Published studies have reported that an inflammatory bowel disease (IBD) phenotype co-occurs frequently in children with autism spectrum disorder (ASD) having chronic gastrointestinal (GI) symptoms. Ileocolitis(inflammation of ileum and colon) is a frequent finding in GI symptomatic children with ASD undergoing diagnostic ileo- colonoscopy and, in our clinical experience, is the cause of the GI symptoms. Published data have consistently shown that active gastrointestinal symptoms can affect behavior, sleep, anxiety levels, as well as the severity of core ASD features. In fact, the severity of GI symptoms in many patients is more concerning to the parents than the autism itself and more severely impacts quality of life. Pharmaceutical treatment of ASD-associated IBD largely resolves GI symptoms. To date, clinical and behavioral outcomes following treatment of ASD-associated IBD have not yet been systematically evaluated, documented, analyzed, and reported. The talks in this two-part lecture will discuss: (1) the rationale for, and development of, a treatment study to assess changes that occur in children with autism that are treated for ileocolonic inflammation (Dr. Krigsman), and (2) the findings in the first 11 participants to complete this 52-week trial (Dr. Walker).

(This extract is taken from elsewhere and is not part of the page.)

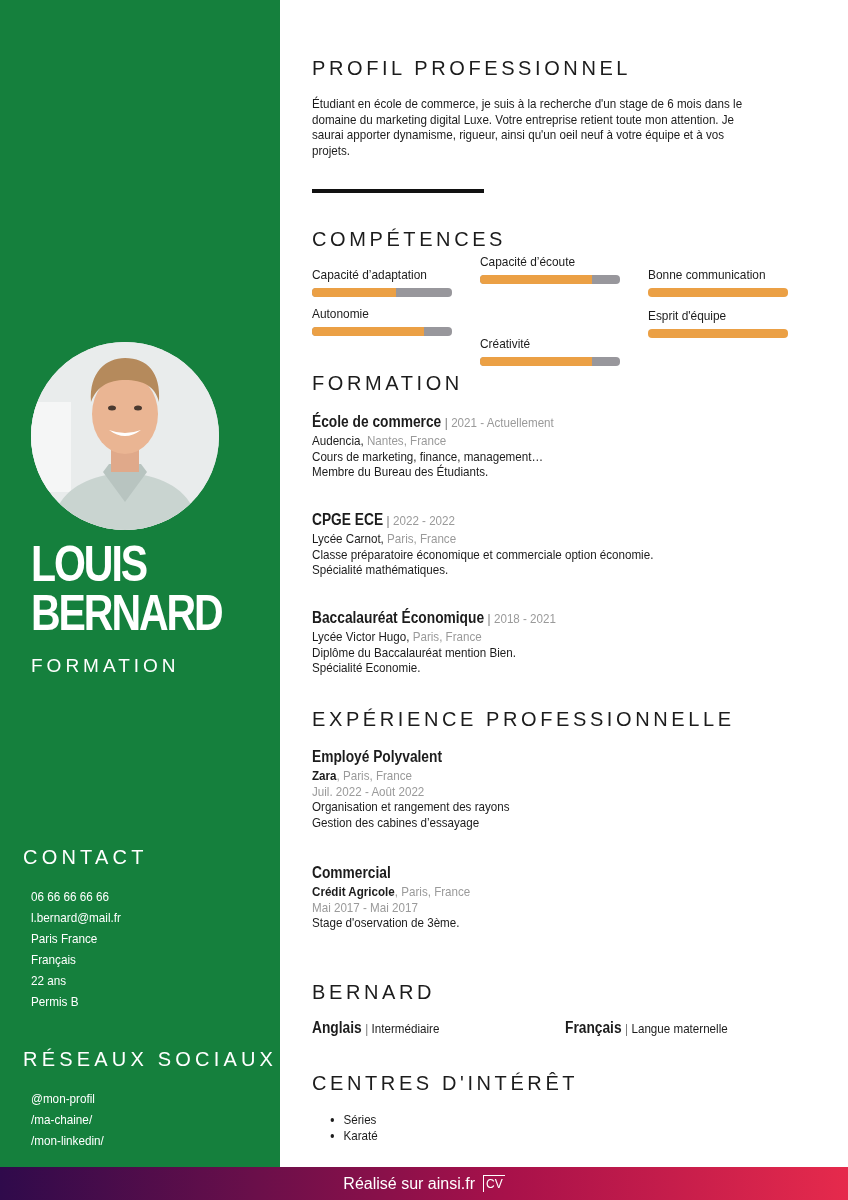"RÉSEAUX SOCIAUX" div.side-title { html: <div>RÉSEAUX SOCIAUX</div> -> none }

Speaker: Steve Walker, PhD
Stephen J. Walker, PhD, professor, Wake Forest Institute for Regenerative Medicine. Dr. Walker’s current studies are focused broadly on understanding the molecular and functional genomic features that underlie complex disease, specifically: (1) autism spectrum disorder (ASD) and an associated inflammatory bowel condition (ASD associated ileocolitis) in children and, (2) interstitial cystitis/bladder pain syndrome (IC/BPS), a complex urologic disorder in men and women aged 18-80 years old. By working directly with clinicians who treat these patients, Dr. Walker has been able to amass truly unique tissue banks from which to draw biomaterials (e.g. biopsy tissue, whole blood, serum) for molecular profiling. The primary goals for these studies are: (a) to understand the biology of the disease, (b) to identify clinically relevant subgroups with these complex disorders, and, (c) to use actual patient specimens, to identify biomarkers that will aid in diagnosis and treatment of patients presenting with these very heterogeneous conditions.